From On the Nameless
“God is dead. God remains dead. And we have killed him. How shall we comfort ourselves, the murderers of all murderers? What was holiest and mightiest of all that the world has yet owned has bled to death under our knives: who will wipe this blood off us? What water is there for us to clean ourselves? What festivals of atonement, what sacred games shall we have to invent? Is not the greatness of this deed too great for us? Must we ourselves not become gods simply to appear worthy of it?” – Friedrich Nietzsche | The Gay Science
Man stands atop the ruins of the world, the Nietzschean prophecy of man become a god unto himself seemingly complete. Wherever modern man looks he sees only himself. Reflected everywhere in the animated corpses of his dead creations living only on the power of his dream-magic. The gods no longer find a place suitable to dwell within the great panoplies of mechanical monstrosities. All around the gods seem to have withdrawn, and the manifold masks of the ineffable torn from the skulls of the gods, their naked bodies dissected and discarded. Everywhere in great pools of blood man sees only his own reflection, and is happy. The vast pantheon, the million faces of the earth laid to waste in the ascension of one arrogant ape. It is true, one could perhaps be forgiven in believing that men have succeeded in defeating the gods and taking the throne of creation for themselves.
But the gods were and are not dead, and they do not rest in idleness. They persist within the dark places. They ready themselves, they lurk, they hunt, and they haunt from the shadows of the world. They no longer dwell on the earth, and we cannot speak of the gods in the old ways. The great and noble lands which they once presided over have been abandoned, left in ruin as the houses of the gods were ravaged for the self-serving ape. Thus we can no longer think of the gods as the old bringers of life, their only task now much more terrible. The vengeful destruction of a great chaos which has spread under heaven. The great pantheon of the gods become a pantheon of world-eaters. Noble and monstrous. Glorious and terrible. They ready themselves in the darkness, striking from out of the shadows of the world. While the masses of men continue to kneel blindly before their fickle, petty, and self-made idols the gods continue to ready themselves, and wage their endless war. Every earthquake which splits the gray concrete strangling the soft earth, every sea-front town swallowed by the rising seas reminding men of the power of water, every tornado which rips apart the decadent dwellings of the arrogant ape with the fury of air, every sinkhole that opens the jaws of the earth to swallow up the world of men is a victory for the ever-wild gods of the earth.

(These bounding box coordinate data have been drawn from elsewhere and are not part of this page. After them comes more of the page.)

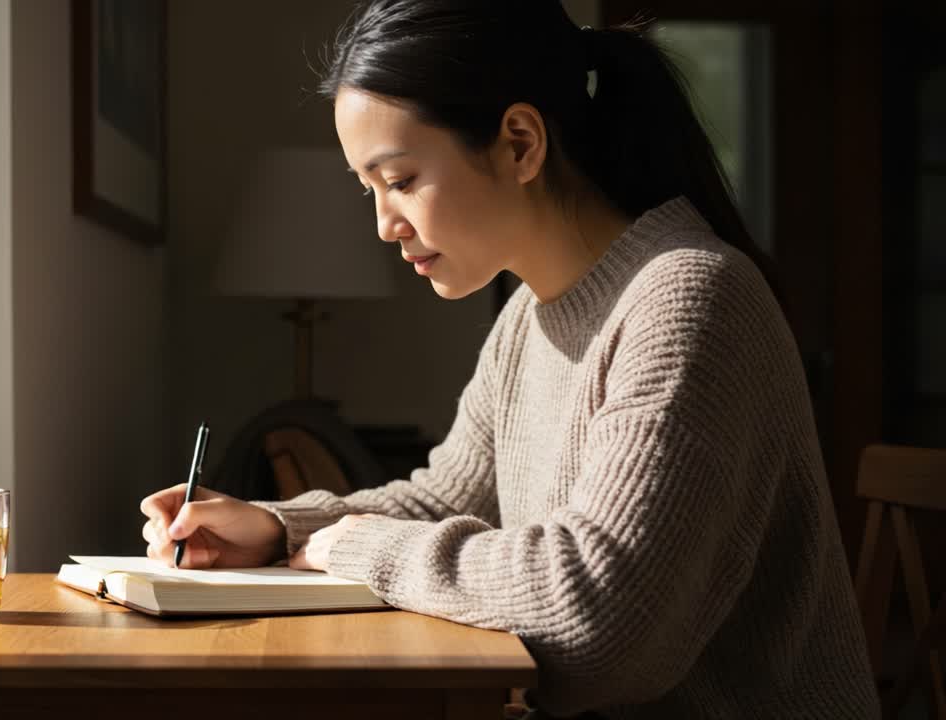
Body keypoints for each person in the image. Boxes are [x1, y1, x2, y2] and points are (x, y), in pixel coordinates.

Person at [140, 1, 880, 717]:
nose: (383, 225)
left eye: (399, 181)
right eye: (368, 188)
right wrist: (276, 528)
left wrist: (358, 548)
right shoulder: (530, 313)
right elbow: (447, 503)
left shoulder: (690, 298)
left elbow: (601, 619)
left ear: (521, 142)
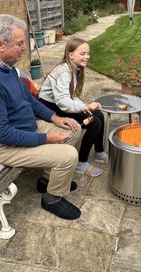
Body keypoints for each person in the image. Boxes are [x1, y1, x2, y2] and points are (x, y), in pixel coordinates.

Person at [0, 14, 82, 221]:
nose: (24, 47)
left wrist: (55, 118)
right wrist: (45, 138)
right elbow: (2, 134)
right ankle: (52, 198)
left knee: (73, 129)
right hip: (3, 146)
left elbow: (27, 100)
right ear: (0, 44)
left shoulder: (6, 66)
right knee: (68, 156)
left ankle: (48, 182)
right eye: (20, 43)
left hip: (25, 128)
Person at [38, 37, 107, 177]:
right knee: (94, 122)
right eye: (82, 53)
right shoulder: (63, 71)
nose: (86, 56)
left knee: (98, 114)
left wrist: (85, 107)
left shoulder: (74, 68)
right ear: (70, 55)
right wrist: (85, 106)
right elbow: (63, 102)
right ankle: (81, 163)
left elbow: (71, 96)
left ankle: (99, 151)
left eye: (88, 53)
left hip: (59, 104)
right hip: (50, 107)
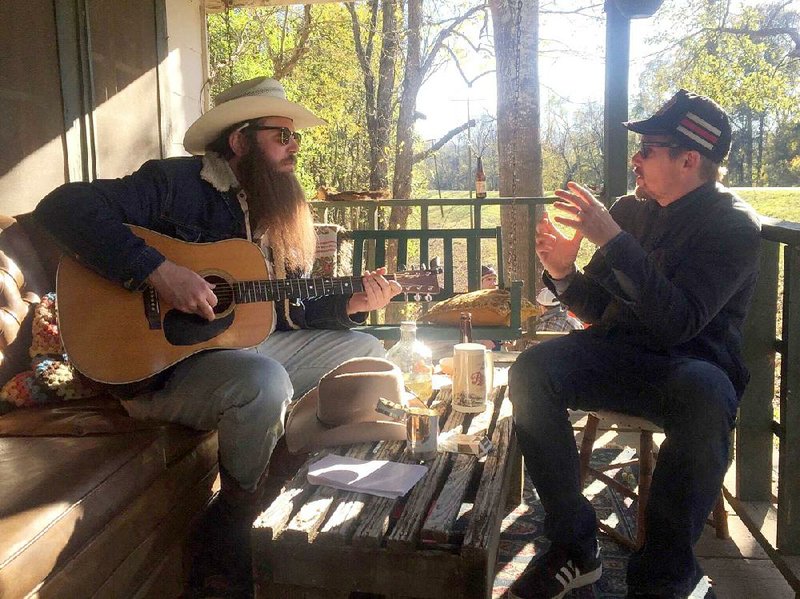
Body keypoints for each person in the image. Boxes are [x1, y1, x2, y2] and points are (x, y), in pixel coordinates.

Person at [33, 76, 401, 598]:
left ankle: (295, 483)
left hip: (238, 352)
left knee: (364, 352)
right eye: (282, 136)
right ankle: (231, 523)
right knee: (265, 382)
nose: (294, 148)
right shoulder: (176, 184)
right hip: (161, 369)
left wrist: (352, 304)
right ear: (240, 140)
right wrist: (158, 271)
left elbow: (287, 307)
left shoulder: (272, 209)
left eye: (296, 138)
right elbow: (63, 206)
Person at [508, 89, 761, 599]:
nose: (637, 159)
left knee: (707, 394)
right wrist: (562, 272)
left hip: (685, 368)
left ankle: (662, 577)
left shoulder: (732, 225)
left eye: (648, 148)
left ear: (689, 159)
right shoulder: (631, 209)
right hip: (618, 356)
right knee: (531, 369)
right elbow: (596, 308)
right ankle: (574, 546)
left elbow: (679, 323)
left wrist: (614, 241)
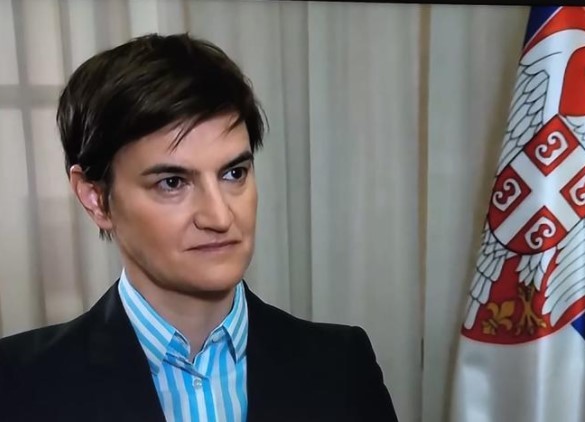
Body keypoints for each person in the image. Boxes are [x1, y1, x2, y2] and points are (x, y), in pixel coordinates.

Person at [0, 33, 397, 422]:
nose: (220, 217)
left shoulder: (342, 367)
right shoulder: (17, 384)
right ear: (96, 198)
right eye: (172, 182)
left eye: (234, 173)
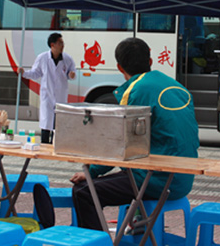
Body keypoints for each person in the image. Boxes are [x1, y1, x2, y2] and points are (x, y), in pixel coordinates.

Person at [70, 37, 199, 231]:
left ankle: (97, 242)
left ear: (119, 67)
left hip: (157, 181)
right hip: (184, 179)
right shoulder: (178, 87)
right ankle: (137, 230)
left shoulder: (136, 90)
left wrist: (90, 172)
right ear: (150, 61)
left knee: (83, 191)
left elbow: (121, 145)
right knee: (123, 175)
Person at [18, 33, 76, 144]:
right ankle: (44, 144)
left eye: (62, 43)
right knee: (46, 123)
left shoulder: (67, 59)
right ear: (52, 45)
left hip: (60, 96)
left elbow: (72, 72)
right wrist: (24, 73)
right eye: (60, 43)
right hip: (47, 95)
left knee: (58, 124)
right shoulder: (42, 58)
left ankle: (55, 144)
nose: (62, 45)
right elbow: (35, 73)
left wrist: (72, 75)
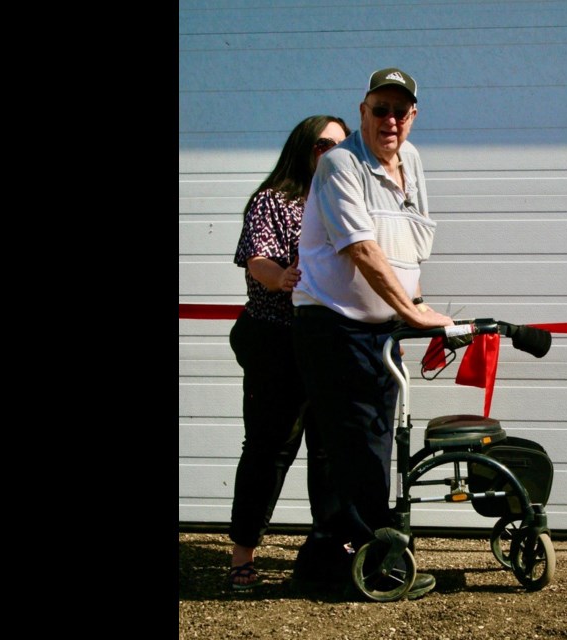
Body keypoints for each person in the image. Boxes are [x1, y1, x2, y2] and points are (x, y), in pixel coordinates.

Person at [290, 68, 452, 600]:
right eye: (379, 108)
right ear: (362, 110)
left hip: (380, 328)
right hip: (335, 326)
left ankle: (324, 560)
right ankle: (372, 563)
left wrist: (417, 305)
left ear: (413, 117)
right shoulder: (340, 164)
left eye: (399, 112)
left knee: (370, 443)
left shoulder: (412, 163)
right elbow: (360, 249)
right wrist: (413, 310)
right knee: (357, 444)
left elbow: (406, 245)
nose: (389, 121)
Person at [227, 114, 352, 590]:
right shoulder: (273, 200)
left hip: (328, 342)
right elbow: (257, 257)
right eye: (322, 144)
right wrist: (278, 277)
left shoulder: (347, 201)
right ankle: (242, 555)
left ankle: (327, 551)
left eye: (340, 147)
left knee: (329, 453)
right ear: (303, 147)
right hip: (275, 340)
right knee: (268, 450)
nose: (330, 153)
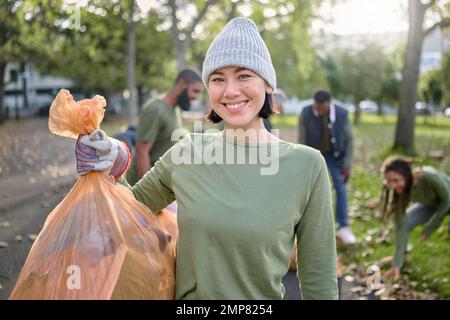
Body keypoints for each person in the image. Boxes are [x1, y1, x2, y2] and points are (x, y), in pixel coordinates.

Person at [75, 17, 338, 299]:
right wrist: (111, 167)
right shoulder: (185, 152)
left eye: (244, 75)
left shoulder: (307, 166)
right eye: (217, 79)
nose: (230, 90)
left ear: (268, 85)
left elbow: (319, 278)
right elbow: (129, 215)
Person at [125, 69, 204, 186]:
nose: (195, 97)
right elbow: (142, 152)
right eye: (195, 91)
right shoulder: (155, 109)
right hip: (141, 189)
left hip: (162, 186)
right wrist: (148, 191)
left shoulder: (175, 109)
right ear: (182, 84)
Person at [298, 90, 356, 245]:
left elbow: (350, 140)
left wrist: (347, 164)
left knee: (341, 188)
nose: (319, 110)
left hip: (335, 156)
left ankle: (344, 227)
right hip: (313, 155)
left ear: (329, 103)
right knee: (311, 189)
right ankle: (310, 227)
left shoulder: (342, 113)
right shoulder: (305, 112)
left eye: (322, 108)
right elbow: (302, 138)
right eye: (316, 107)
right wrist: (303, 160)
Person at [380, 156, 450, 280]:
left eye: (396, 180)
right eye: (389, 181)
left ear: (406, 175)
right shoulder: (401, 190)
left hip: (447, 201)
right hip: (431, 204)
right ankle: (402, 257)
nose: (392, 186)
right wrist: (396, 265)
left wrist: (430, 227)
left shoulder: (429, 178)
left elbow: (446, 202)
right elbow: (401, 227)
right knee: (403, 223)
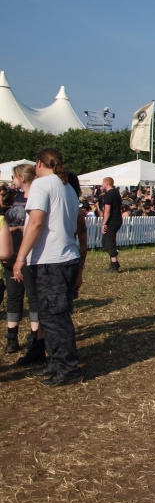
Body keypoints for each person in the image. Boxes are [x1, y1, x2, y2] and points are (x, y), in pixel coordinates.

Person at [12, 149, 83, 386]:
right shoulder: (68, 188)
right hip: (66, 256)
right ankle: (55, 362)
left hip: (51, 259)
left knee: (53, 316)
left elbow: (36, 222)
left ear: (39, 163)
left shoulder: (43, 185)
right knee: (50, 314)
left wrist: (20, 257)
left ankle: (67, 367)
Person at [3, 164, 42, 359]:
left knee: (32, 296)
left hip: (27, 254)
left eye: (14, 177)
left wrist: (17, 229)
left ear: (22, 177)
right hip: (10, 253)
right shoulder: (14, 197)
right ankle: (12, 337)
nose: (11, 181)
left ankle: (35, 337)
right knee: (14, 295)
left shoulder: (37, 196)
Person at [100, 176, 123, 273]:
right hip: (118, 218)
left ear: (106, 184)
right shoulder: (117, 193)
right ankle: (114, 262)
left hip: (112, 220)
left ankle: (114, 266)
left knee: (109, 241)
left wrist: (104, 223)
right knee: (106, 241)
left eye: (102, 183)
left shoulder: (109, 194)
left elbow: (107, 210)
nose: (102, 185)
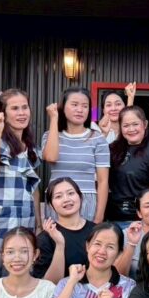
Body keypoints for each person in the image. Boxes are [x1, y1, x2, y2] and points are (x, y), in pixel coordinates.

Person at [41, 87, 110, 223]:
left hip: (86, 200)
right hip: (57, 199)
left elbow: (103, 181)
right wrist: (54, 119)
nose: (80, 110)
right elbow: (51, 157)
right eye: (74, 104)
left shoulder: (98, 139)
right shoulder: (50, 135)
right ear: (63, 107)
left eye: (85, 106)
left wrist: (99, 216)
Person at [0, 88, 41, 237]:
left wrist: (39, 224)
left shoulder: (30, 146)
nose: (21, 113)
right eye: (14, 108)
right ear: (3, 113)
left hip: (26, 220)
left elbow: (34, 189)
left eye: (25, 107)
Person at [105, 106, 149, 228]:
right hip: (112, 219)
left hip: (140, 221)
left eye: (135, 124)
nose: (131, 129)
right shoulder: (112, 149)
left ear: (145, 124)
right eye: (126, 125)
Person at [34, 178, 95, 283]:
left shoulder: (97, 231)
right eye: (58, 196)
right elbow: (47, 284)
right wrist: (59, 245)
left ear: (80, 197)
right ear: (51, 205)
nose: (66, 199)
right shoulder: (46, 238)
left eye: (71, 193)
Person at [113, 188, 149, 278]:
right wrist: (131, 244)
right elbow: (117, 276)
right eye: (147, 206)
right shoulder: (125, 235)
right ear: (139, 213)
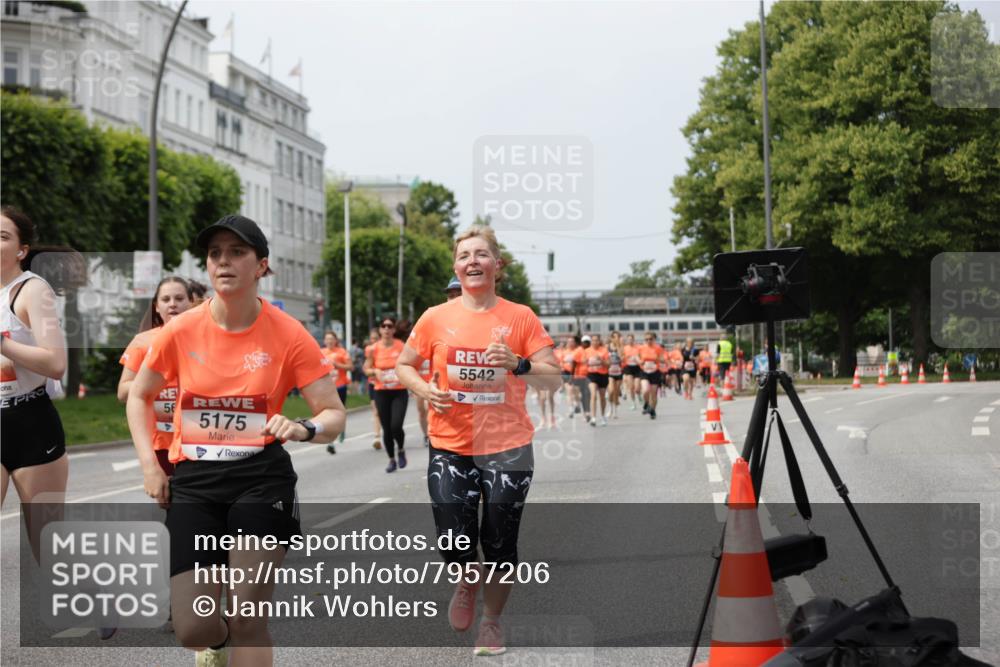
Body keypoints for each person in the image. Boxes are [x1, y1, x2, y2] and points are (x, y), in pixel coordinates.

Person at [125, 215, 346, 666]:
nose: (224, 261)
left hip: (260, 479)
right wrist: (150, 465)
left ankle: (240, 636)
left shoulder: (289, 333)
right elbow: (139, 397)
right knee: (193, 629)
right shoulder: (180, 329)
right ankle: (217, 643)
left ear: (262, 265)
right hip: (195, 482)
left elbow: (334, 414)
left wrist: (303, 428)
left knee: (248, 616)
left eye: (237, 252)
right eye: (215, 254)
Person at [396, 225, 561, 657]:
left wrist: (519, 363)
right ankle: (466, 578)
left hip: (508, 446)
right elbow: (404, 364)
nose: (473, 260)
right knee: (454, 539)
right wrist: (423, 388)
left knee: (501, 540)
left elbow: (555, 378)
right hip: (450, 443)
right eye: (465, 254)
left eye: (482, 254)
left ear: (497, 265)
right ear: (456, 267)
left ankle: (492, 622)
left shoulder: (520, 316)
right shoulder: (435, 317)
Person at [0, 207, 74, 562]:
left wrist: (2, 345)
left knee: (48, 550)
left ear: (21, 250)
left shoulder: (31, 290)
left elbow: (56, 363)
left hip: (29, 422)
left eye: (2, 236)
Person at [117, 276, 194, 476]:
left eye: (179, 298)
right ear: (156, 307)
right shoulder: (142, 342)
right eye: (166, 299)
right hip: (162, 442)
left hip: (199, 437)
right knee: (170, 501)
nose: (173, 304)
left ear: (191, 302)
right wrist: (154, 383)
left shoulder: (206, 339)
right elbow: (123, 391)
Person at [364, 316, 409, 472]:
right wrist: (375, 371)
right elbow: (366, 368)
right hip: (382, 392)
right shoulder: (373, 348)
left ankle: (401, 449)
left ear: (394, 330)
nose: (387, 329)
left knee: (396, 426)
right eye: (384, 326)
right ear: (380, 329)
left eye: (390, 326)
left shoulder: (401, 346)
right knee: (387, 429)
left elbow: (410, 364)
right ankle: (391, 460)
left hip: (399, 391)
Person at [322, 330, 352, 453]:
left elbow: (350, 367)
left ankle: (341, 429)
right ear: (324, 341)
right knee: (328, 412)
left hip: (340, 386)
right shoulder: (320, 352)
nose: (329, 341)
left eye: (331, 339)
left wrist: (337, 365)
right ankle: (331, 438)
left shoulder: (342, 352)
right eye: (327, 339)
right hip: (327, 387)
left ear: (335, 341)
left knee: (341, 410)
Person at [638, 332, 665, 419]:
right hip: (644, 371)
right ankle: (646, 404)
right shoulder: (641, 348)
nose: (648, 341)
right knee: (645, 390)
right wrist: (640, 361)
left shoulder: (658, 348)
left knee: (653, 394)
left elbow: (662, 359)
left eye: (650, 339)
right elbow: (638, 358)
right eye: (647, 339)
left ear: (654, 339)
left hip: (655, 372)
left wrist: (657, 359)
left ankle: (653, 410)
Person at [584, 333, 609, 426]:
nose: (595, 342)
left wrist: (601, 360)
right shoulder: (586, 351)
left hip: (602, 374)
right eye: (593, 340)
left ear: (599, 341)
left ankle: (603, 416)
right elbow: (583, 363)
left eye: (597, 340)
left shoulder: (604, 350)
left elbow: (608, 364)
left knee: (602, 397)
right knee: (593, 394)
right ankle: (593, 417)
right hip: (591, 375)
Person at [364, 329, 382, 450]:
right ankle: (377, 437)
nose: (373, 341)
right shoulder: (370, 350)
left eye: (376, 338)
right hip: (373, 384)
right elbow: (366, 368)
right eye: (372, 339)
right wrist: (373, 371)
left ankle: (390, 433)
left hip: (388, 386)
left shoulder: (386, 349)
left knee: (385, 413)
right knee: (375, 411)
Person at [573, 335, 592, 422]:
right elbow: (574, 364)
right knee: (582, 395)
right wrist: (571, 376)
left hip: (589, 376)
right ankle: (584, 412)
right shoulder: (578, 351)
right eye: (584, 342)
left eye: (588, 342)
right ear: (582, 342)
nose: (586, 344)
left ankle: (587, 412)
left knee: (587, 394)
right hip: (579, 376)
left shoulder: (591, 351)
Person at [607, 331, 624, 419]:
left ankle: (615, 411)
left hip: (618, 372)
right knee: (611, 391)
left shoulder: (620, 347)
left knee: (616, 392)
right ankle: (610, 408)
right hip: (609, 372)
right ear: (611, 338)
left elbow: (621, 357)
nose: (616, 339)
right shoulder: (607, 347)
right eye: (614, 337)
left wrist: (618, 347)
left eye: (617, 337)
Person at [622, 333, 641, 410]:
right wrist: (626, 357)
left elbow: (641, 356)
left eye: (631, 339)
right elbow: (622, 357)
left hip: (637, 367)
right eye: (628, 339)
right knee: (631, 387)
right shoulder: (625, 348)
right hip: (628, 367)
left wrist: (637, 358)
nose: (630, 341)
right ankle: (633, 403)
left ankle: (639, 395)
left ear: (633, 340)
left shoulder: (638, 347)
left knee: (636, 388)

Civilized man’s very existence has set him against the gods. His idols, his projects, acts of open war against the gods of the earth. Civilization itself is a state of unending war against the earth. It is a pyrrhic war, no doubt. The gods have existed long before the emergence of man, and will continue to do so long after he has been wiped from the earth by the gods for his arrogance. Man cannot and will not outlast the gods, for the ways of the gods are older than the ways of men, and have been shaped through the eons in blood, stone, fire, air, and water. Despite his perceptions from his position atop the ruins of the world, he remains yet a plaything before the great and cosmic forces of the gods. Men of the past have understood their position before the gods. They knew that their existence was granted by the grace of the gods. Their existence constituted a balance set by the relations between mortals, and the gods, and between the earth and sky.
I do not suspect that the gods will have us back. We have done too much. Wrought too much madness upon the earth. It seems to me that the wrath of the gods which we have wrought by our foolishness will spare no one. The great violence to befall man is his reckoning for thousands of years of transgressions against the gods. The great catastrophes, the chaos, the violent angels of wild gods are our bloody purification. Do not lament it. Do not pity it. You will not come out alive, but it may help to open ourselves from the arrogance of our modern solipsism and out onto the grand beauty of the world, as some of those before us were able to. To see with old eyes and to recognize our place among the ten thousand things. It is not a vision of hope or comfort. Both are for fools. But there is perhaps a certain salvation in recognizing our own place in this grand theology of the earth. Perhaps the only salvation.